* **Aim of the task**: Gather each line of the records below that contains the string "hour".

* **Rows**:
--

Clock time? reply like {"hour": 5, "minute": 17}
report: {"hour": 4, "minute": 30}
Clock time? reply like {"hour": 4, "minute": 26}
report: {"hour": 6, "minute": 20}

--

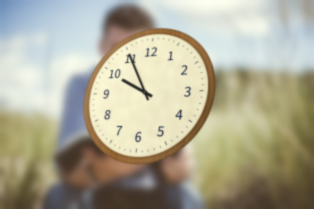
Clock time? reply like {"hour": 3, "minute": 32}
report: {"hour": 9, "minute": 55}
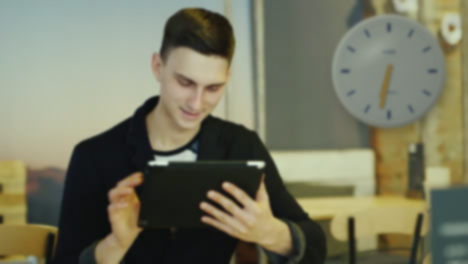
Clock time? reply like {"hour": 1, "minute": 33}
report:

--

* **Output of the exercise**:
Clock time? reply like {"hour": 5, "minute": 17}
report: {"hour": 4, "minute": 30}
Clock time? reply like {"hour": 4, "minute": 26}
report: {"hour": 6, "minute": 20}
Clock time? reply like {"hour": 3, "minute": 32}
report: {"hour": 9, "minute": 55}
Clock time? reply like {"hour": 1, "minute": 33}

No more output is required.